[Work to complete]: Please put the lines of the material below into a Markdown table with the columns Row and Line, numbering the rows and skipping blank lines. Leave the pictures out of your answer.

[Entries provided]:
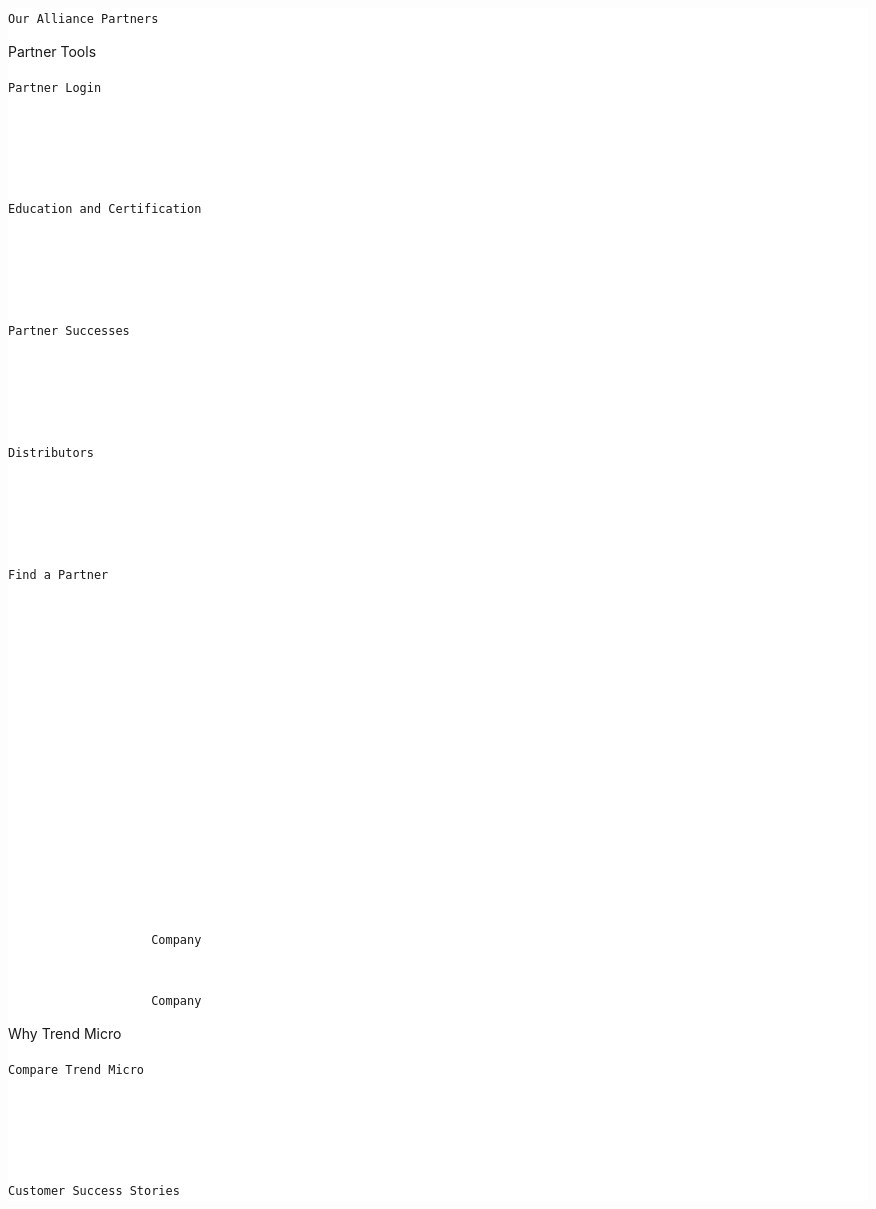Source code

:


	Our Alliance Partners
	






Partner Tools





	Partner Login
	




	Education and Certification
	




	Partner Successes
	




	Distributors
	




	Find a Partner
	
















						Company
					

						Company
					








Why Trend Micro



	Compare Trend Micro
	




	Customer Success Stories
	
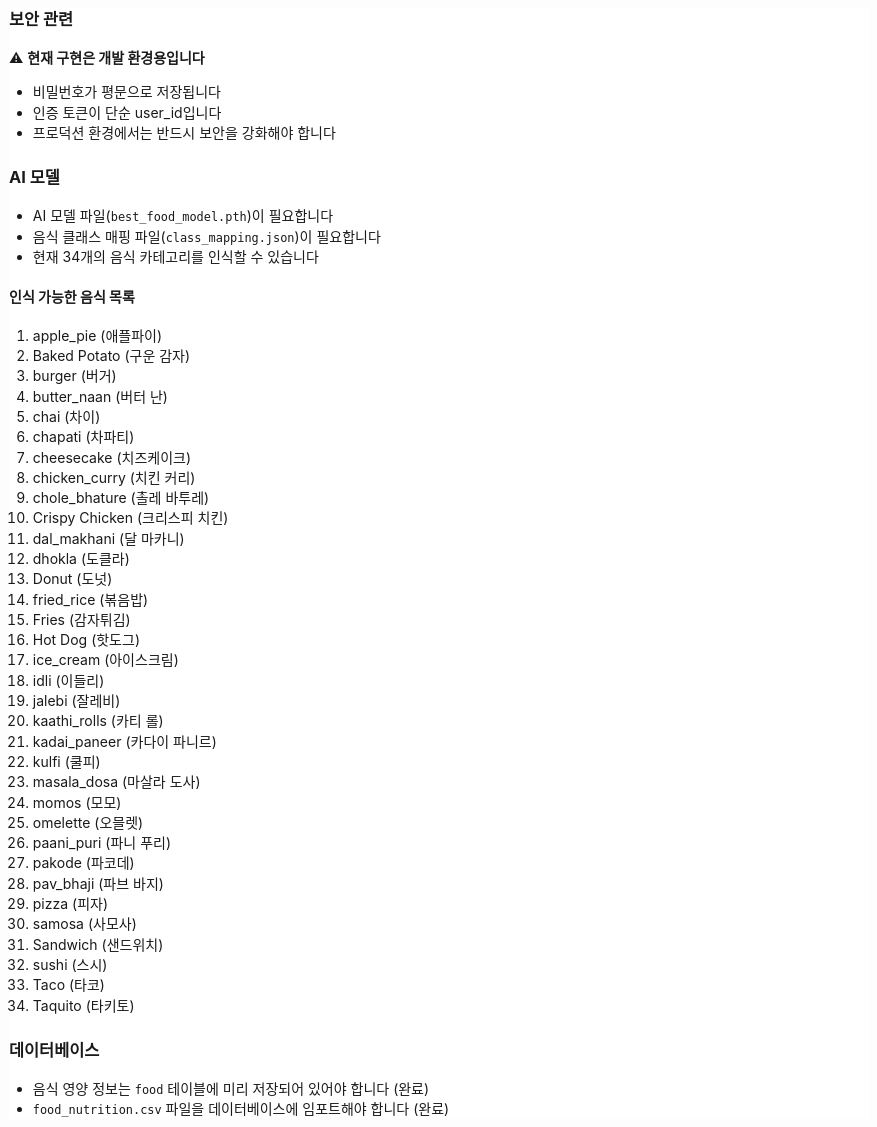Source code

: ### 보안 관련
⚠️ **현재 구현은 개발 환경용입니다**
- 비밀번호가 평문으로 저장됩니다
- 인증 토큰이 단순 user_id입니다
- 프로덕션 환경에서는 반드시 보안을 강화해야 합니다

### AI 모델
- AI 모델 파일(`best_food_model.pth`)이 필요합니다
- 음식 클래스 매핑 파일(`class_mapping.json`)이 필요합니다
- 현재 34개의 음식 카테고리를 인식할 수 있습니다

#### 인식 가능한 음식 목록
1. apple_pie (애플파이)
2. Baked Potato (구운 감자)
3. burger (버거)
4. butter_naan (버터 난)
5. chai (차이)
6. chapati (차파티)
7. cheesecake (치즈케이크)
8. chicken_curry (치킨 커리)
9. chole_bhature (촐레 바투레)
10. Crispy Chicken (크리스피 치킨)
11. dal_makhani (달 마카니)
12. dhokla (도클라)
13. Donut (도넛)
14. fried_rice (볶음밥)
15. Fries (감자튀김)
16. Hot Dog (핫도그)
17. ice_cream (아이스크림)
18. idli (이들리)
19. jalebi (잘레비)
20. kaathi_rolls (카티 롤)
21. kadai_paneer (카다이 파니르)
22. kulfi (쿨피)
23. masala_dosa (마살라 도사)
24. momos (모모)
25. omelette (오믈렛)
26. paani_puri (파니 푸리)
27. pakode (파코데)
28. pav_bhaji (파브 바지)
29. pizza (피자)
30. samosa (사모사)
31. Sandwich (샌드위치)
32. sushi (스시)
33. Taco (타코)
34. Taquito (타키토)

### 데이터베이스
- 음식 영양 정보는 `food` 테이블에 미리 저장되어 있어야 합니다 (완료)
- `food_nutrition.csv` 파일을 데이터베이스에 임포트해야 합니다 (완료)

[The answer]:
| Row | Line |
|---|---|
| 1 | Source code |
| 2 | : |
| 3 | 	Our Alliance Partners |
| 4 | Partner Tools |
| 5 | 	Partner Login |
| 6 | 	Education and Certification |
| 7 | 	Partner Successes |
| 8 | 	Distributors |
| 9 | 	Find a Partner |
| 10 | 						Company |
| 11 | 						Company |
| 12 | Why Trend Micro |
| 13 | 	Compare Trend Micro |
| 14 | 	Customer Success Stories |
| 15 | Source code |
| 16 | : ### 보안 관련 |
| 17 | ⚠️ **현재 구현은 개발 환경용입니다** |
| 18 | - 비밀번호가 평문으로 저장됩니다 |
| 19 | - 인증 토큰이 단순 user_id입니다 |
| 20 | - 프로덕션 환경에서는 반드시 보안을 강화해야 합니다 |
| 21 | ### AI 모델 |
| 22 | - AI 모델 파일(`best_food_model.pth`)이 필요합니다 |
| 23 | - 음식 클래스 매핑 파일(`class_mapping.json`)이 필요합니다 |
| 24 | - 현재 34개의 음식 카테고리를 인식할 수 있습니다 |
| 25 | #### 인식 가능한 음식 목록 |
| 26 | 1. apple_pie (애플파이) |
| 27 | 2. Baked Potato (구운 감자) |
| 28 | 3. burger (버거) |
| 29 | 4. butter_naan (버터 난) |
| 30 | 5. chai (차이) |
| 31 | 6. chapati (차파티) |
| 32 | 7. cheesecake (치즈케이크) |
| 33 | 8. chicken_curry (치킨 커리) |
| 34 | 9. chole_bhature (촐레 바투레) |
| 35 | 10. Crispy Chicken (크리스피 치킨) |
| 36 | 11. dal_makhani (달 마카니) |
| 37 | 12. dhokla (도클라) |
| 38 | 13. Donut (도넛) |
| 39 | 14. fried_rice (볶음밥) |
| 40 | 15. Fries (감자튀김) |
| 41 | 16. Hot Dog (핫도그) |
| 42 | 17. ice_cream (아이스크림) |
| 43 | 18. idli (이들리) |
| 44 | 19. jalebi (잘레비) |
| 45 | 20. kaathi_rolls (카티 롤) |
| 46 | 21. kadai_paneer (카다이 파니르) |
| 47 | 22. kulfi (쿨피) |
| 48 | 23. masala_dosa (마살라 도사) |
| 49 | 24. momos (모모) |
| 50 | 25. omelette (오믈렛) |
| 51 | 26. paani_puri (파니 푸리) |
| 52 | 27. pakode (파코데) |
| 53 | 28. pav_bhaji (파브 바지) |
| 54 | 29. pizza (피자) |
| 55 | 30. samosa (사모사) |
| 56 | 31. Sandwich (샌드위치) |
| 57 | 32. sushi (스시) |
| 58 | 33. Taco (타코) |
| 59 | 34. Taquito (타키토) |
| 60 | ### 데이터베이스 |
| 61 | - 음식 영양 정보는 `food` 테이블에 미리 저장되어 있어야 합니다 (완료) |
| 62 | - `food_nutrition.csv` 파일을 데이터베이스에 임포트해야 합니다 (완료) |